By the way, how do you create a variable with the same schema as CCGraphics? Like this:

var g = new CCGraphics(ctx) ;

Now, g has all the properties and methods of CCGraphics. Doesn't that remind you of object programming?
Just a little clarification. You are probably wondering what is this ctx parameter?
In most systems, there are graphical contexts. Basically, a graphics context is where you can draw and the primitives that will allow you to do so. It therefore seems appropriate to use this context for the portability of our class (come on, we are using class) CCGraphics.

The CCGraphics class currently only contains the functions I needed to make my Sokoban and a survival game I'm working on. It will be enriched for according to my needs.

I'll just explain a little function to you.

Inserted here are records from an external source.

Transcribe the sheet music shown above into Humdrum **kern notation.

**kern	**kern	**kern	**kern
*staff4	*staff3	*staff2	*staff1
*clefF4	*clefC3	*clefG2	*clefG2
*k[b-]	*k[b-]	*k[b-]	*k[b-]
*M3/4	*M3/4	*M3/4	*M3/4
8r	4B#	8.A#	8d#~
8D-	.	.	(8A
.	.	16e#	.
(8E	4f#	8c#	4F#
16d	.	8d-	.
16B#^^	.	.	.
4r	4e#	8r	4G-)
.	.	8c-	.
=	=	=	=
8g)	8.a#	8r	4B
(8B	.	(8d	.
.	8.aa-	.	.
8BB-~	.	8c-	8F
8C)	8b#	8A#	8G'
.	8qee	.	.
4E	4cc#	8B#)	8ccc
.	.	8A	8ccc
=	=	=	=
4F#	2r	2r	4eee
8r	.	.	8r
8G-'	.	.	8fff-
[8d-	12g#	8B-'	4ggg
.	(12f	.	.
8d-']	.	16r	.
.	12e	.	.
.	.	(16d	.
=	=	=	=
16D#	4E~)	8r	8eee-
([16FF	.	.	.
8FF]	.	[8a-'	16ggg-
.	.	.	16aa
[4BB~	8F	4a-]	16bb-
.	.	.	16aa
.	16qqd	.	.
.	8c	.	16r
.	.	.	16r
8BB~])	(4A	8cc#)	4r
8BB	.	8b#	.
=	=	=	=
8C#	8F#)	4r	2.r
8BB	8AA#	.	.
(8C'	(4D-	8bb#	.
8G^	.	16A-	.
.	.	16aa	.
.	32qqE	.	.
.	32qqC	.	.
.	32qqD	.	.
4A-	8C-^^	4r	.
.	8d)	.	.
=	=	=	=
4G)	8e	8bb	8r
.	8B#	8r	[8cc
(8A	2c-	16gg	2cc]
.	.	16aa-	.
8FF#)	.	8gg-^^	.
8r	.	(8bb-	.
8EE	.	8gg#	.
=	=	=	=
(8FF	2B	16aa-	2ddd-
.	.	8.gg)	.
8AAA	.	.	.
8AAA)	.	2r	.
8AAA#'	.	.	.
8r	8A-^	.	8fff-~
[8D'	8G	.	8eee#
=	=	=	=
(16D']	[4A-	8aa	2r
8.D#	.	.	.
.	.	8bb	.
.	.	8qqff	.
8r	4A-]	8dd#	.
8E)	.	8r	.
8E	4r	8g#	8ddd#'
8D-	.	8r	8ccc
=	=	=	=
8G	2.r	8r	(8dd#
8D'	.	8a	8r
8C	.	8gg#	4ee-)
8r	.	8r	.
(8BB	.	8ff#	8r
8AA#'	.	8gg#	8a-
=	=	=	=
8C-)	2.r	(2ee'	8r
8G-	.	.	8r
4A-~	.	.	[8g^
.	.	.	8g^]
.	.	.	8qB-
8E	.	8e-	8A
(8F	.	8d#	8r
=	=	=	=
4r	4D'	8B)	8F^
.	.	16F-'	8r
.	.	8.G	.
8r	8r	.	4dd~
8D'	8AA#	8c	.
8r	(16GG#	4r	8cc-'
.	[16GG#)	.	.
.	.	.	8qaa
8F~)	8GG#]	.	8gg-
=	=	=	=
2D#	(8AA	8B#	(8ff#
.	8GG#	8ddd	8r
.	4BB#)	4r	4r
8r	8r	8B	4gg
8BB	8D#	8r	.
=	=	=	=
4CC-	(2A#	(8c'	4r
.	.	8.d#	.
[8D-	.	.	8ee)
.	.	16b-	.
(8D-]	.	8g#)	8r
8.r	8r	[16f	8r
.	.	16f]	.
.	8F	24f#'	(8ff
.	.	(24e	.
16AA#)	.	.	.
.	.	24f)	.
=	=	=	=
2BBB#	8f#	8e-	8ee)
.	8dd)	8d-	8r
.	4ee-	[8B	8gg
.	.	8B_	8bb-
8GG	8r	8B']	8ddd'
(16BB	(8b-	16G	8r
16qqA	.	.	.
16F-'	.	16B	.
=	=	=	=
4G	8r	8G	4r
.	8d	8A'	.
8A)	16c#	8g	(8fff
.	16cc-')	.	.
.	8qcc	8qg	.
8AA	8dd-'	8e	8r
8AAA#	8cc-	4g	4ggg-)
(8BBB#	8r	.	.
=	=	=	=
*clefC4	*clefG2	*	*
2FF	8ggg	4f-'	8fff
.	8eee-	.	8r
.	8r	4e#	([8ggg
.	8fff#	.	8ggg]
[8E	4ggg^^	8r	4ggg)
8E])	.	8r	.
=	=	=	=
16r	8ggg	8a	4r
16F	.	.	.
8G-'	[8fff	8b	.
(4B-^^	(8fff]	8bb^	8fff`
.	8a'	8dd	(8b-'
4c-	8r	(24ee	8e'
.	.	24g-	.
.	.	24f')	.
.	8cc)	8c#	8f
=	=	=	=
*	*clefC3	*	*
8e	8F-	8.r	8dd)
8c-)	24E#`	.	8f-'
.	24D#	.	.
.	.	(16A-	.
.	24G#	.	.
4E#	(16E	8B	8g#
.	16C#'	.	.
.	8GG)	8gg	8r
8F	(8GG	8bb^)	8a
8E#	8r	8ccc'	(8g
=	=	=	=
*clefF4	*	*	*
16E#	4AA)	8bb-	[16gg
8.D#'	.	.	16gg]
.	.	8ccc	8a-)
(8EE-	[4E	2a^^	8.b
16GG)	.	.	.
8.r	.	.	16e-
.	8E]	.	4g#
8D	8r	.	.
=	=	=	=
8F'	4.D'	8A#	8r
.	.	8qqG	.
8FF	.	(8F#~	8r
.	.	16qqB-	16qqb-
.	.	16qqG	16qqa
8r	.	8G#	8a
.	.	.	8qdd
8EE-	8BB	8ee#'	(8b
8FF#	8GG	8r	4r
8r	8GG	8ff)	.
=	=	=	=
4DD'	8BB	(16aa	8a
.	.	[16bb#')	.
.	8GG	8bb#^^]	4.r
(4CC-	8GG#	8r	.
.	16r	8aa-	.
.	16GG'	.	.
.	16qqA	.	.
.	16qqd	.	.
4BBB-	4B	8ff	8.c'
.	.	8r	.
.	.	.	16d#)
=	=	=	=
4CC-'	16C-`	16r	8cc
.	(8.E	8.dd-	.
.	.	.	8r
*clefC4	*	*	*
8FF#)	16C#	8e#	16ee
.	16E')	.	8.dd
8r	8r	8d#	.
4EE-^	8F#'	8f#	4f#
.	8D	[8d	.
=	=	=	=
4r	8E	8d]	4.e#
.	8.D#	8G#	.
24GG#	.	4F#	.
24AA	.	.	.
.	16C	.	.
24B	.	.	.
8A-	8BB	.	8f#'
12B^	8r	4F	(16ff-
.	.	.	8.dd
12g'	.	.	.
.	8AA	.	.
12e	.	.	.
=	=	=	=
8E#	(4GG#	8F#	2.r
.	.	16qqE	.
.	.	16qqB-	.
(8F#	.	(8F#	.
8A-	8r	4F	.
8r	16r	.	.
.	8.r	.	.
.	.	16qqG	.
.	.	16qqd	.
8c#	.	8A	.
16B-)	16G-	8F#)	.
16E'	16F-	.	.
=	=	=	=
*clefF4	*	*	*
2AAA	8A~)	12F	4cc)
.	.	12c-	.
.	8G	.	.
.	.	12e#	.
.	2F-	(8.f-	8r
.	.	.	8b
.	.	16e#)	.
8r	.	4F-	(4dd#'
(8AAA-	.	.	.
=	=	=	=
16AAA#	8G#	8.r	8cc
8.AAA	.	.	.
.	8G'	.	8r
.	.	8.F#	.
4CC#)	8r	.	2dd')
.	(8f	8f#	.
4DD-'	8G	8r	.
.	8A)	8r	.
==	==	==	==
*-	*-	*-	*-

CCGraphics.prototype.fillRect = function(x,y,width,height)
{
this.ctx.fillRect(x,y,width,height);
};

These lines define the fillRect method of the CCGraphics class. This method allows you to fill a rectangle. As you can see, it calls a javascript function with the same name. It's chance. In another language it could call another function. But we wouldn't have to modify our game code. Just the CCGraphics class code. You may also notice the presence of this.ctx. This is the famous graphical context that we copied into a variable when creating our class.

The CCGraphics class is in a file called cc_graphics.js. To be purist, I should have called this file CCGraphics.js.

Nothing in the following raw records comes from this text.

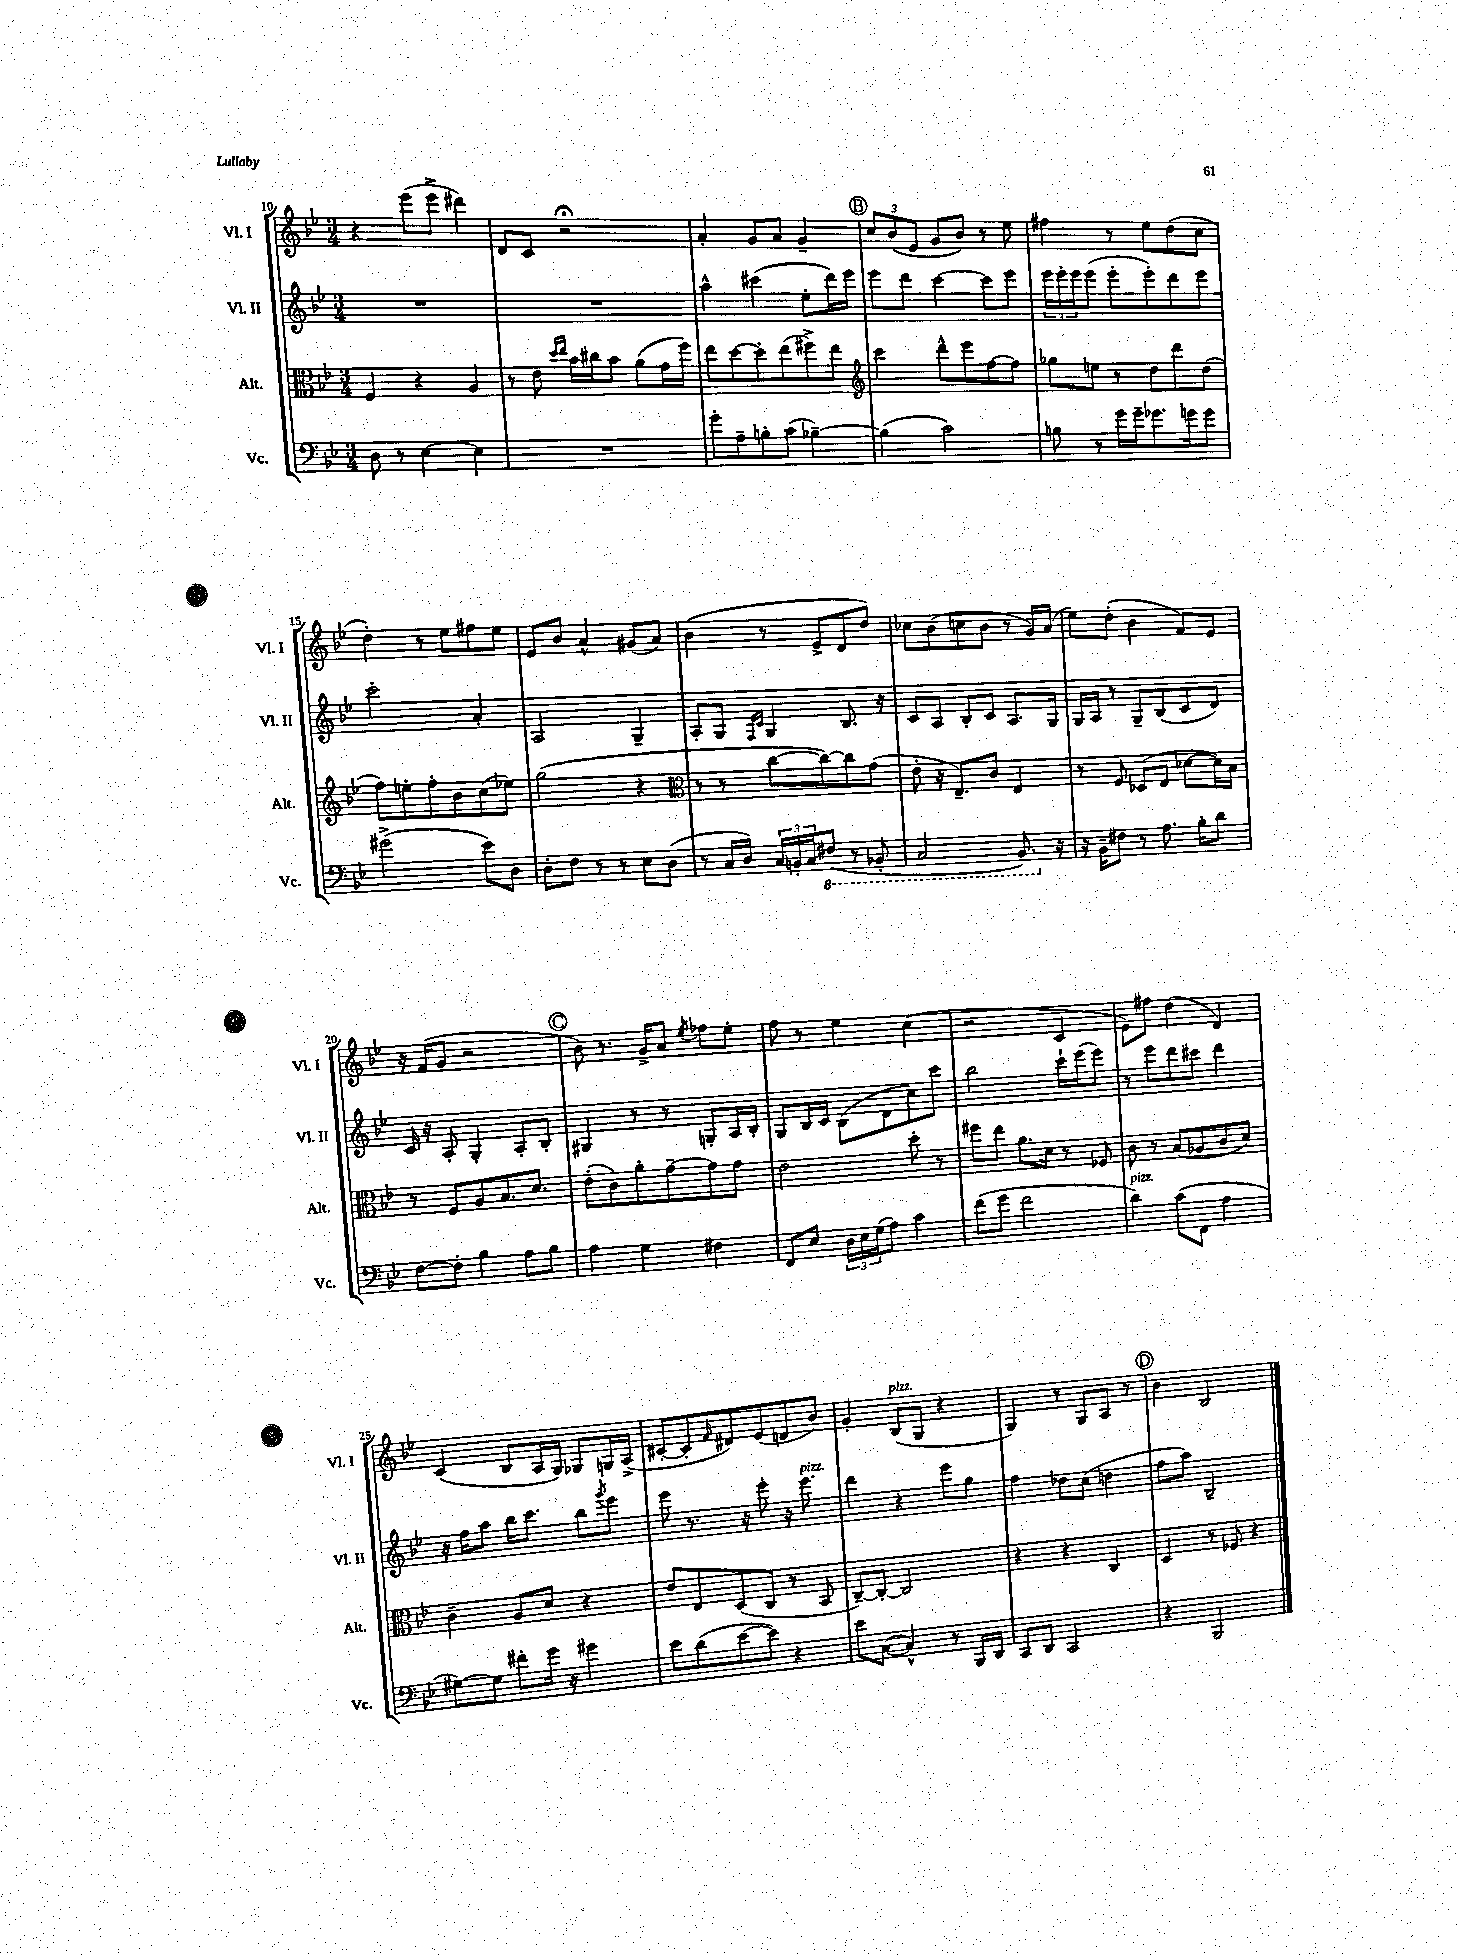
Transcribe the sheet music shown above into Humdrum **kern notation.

**kern	**kern	**kern	**kern
*staff4	*staff3	*staff2	*staff1
*clefF4	*clefC3	*clefG2	*clefG2
*k[b-e-]	*k[b-e-]	*k[b-e-]	*k[b-e-]
*M3/4	*M3/4	*M3/4	*M3/4
8D	4F	2.r	4r
8r	.	.	.
[4E-	4r	.	(8eee-
.	.	.	8eee-^
4E-]	4A	.	4ddd#)
=	=	=	=
2.r	8r	2.r	8d
.	8e-	.	8c
.	16qqdd	.	.
.	16qqee-	.	.
.	16b-	.	2r;
.	16cc#	.	.
.	8b-	.	.
.	(8a	.	.
.	16g	.	.
.	16ff)	.	.
=	=	=	=
8g'	8ee-	4aa^^	4a'
8A~	[8dd	.	.
8B'	8dd']	(4ccc#	8g
(8c	(8ee-	.	8a
[4B-~)	8ff#^)	8ee-'	4g~
.	8ee-	16ddd)	.
.	.	16eee-	.
=	=	=	=
*	*clefG2	*	*
(4B-]	4ccc	8eee-	12cc
.	.	.	(12b-
.	.	8ddd	.
.	.	.	12e-
2c)	8ddd^^	[4ccc	8g
.	8eee-	.	8b-)
.	[8ff	8ccc]	8r
.	8ff]	8eee-	8ee-
=	=	=	=
8B	8gg-	24eee-	4ff#
.	.	24eee-'	.
.	.	24eee-	.
8r	8ee	(8eee-	.
16g	8r	8eee-'	8r
16g~	.	.	.
8.g-	8dd	8eee-')	8ee-
.	8ddd	8ddd	(8dd
16g	.	.	.
8g	(8dd	8eee-	8cc
=	=	=	=
(2g#^	8ff)	2ccc'	4dd')
.	8ee'	.	.
.	8ff'	.	8r
.	8b-	.	8ee-
8e-)	(8cc	4a'	8ff#
8D	8ee-)	.	8ee-
=	=	=	=
8D'	(2gg	2A	8e-
8F	.	.	8b-
8r	.	.	4a^^
8r	.	.	.
8E-	4r	4G~	(8g#
(8D	.	.	8a)
=	=	=	=
*	*clefC3	*	*
8r	8r	8A'	(4b-
16C	8r	8G	.
16D)	.	.	.
.	.	16qqF	.
.	.	16qqc	.
24C	[8cc	4G	8r
24BB'	.	.	.
24C	.	.	.
(8FF#	8cc_)	.	8e-^
8r	8cc]	8.B-	8d
8BBB-'	(8g	.	8dd)
.	.	16r	.
=	=	=	=
2CC	8e-'	8c	8cc-
.	16r	8A	(8b-
.	8.E-~)	.	.
.	.	8B-'	8cc
.	8c	8c	8b-
8.BBB-)	4E-	8.A	8r
.	.	.	16g)
16r	.	16G	(16a
=	=	=	=
16r	8r	16G	8ee-)
16BB-~	.	16A	.
8F#	8F	8r	(8dd'
8r	(8D-	8G~	4b-
8.A	8E-	(8B-	.
.	[8d-	8c	8f)
16B-'	.	.	.
8d	16d-])	8d)	8e-
.	16B-	.	.
=	=	=	=
[8F	8r	16c	16r
.	.	16r	(16f
8F']	8F	8A'	8g
4B-	8A	4G'	2r
.	8.B-	.	.
8A	.	8A'	.
.	8.d	.	.
8B-	.	8B-'	.
=	=	=	=
4A	(8e-'	4G#	8b-)
.	8c)	.	8.r
4G	8a'	8r	.
.	.	.	16g^
.	[8g~	8r	8a
.	.	.	8qee-
4F#	8g]	8G'	8ff-
.	8g	16A	8ee-'
.	.	16B-'	.
=	=	=	=
8FF	2e-	8G	8ff
8E-	.	16B-	8r
.	.	16c	.
24D	.	(8B-	4ee-
24E-	.	.	.
(24G	.	.	.
8A)	.	8d	.
4c	8dd'	8cc)	(4cc
.	8r	8ccc	.
=	=	=	=
(8f	8ff#	2bb-	2r
8g	8ee-	.	.
2f	8.a	.	.
.	16d	.	.
.	8r	16ccc`	4c
.	.	(16eee-	.
.	8F-	8eee-)	.
=	=	=	=
4d)	8c	8r	8e-)
.	8r	8eee-	8ff#
(8c	(8B-	8ddd	(4dd
8FF	8A-	8ccc#	.
4A	8c	4ddd	4d)
.	8d)	.	.
=	=	=	=
[8G#)	4c~	16r	(4c
.	.	16ff	.
8G#]	.	8aa	.
8f#'	8A	16bb-	8B-
.	.	8.ccc	.
16g	8d	.	16A
16r	.	.	16G)
4g#	4r	8bb-	8G-
.	.	8qggg	.
.	.	8eee-	16G
.	.	.	(16A^
=	=	=	=
8e-	8e-	8eee-	[8c#'
(8d	8E-	8.r	8c#']
.	.	.	16qqf
[8e-	(8D	.	8d#)
.	.	16r	.
8e-])	8C	8eee-'	(8e-
4r	8r	16r	8d
.	.	8.eee-	.
.	8BB-	.	8b-)
=	=	=	=
8e-	[8C~)	4ddd	4g'
([8C	8C'_	.	.
4C^^])	2C]	4r	(8B-
.	.	.	8G
8r	.	8eee-	4r
16BBB-	.	8gg	.
16DD	.	.	.
=	=	=	=
8CC	4r	4ff	4G)
8DD	.	.	.
2CC	4r	8dd-	8r
.	.	(8cc	8G
.	4C	4dd	8A
.	.	.	8r
=	=	=	=
4r	4D	8ff	4b-
.	.	8aa)	.
2BBB-	8r	2B-~	2B-
.	8F-	.	.
.	4r	.	.
==	==	==	==
*-	*-	*-	*-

Javascript knows the word class and proposes to create classes in the manner of object languages. But this notation is just a dress up of the mechanism we just saw and I thought it was important to use it first.

You probably noticed that I mentioned my Sokoban. At the end of this course, you will be able to do it again, pump it up on your site, and by dint of advertising it on social media, become a millionaire.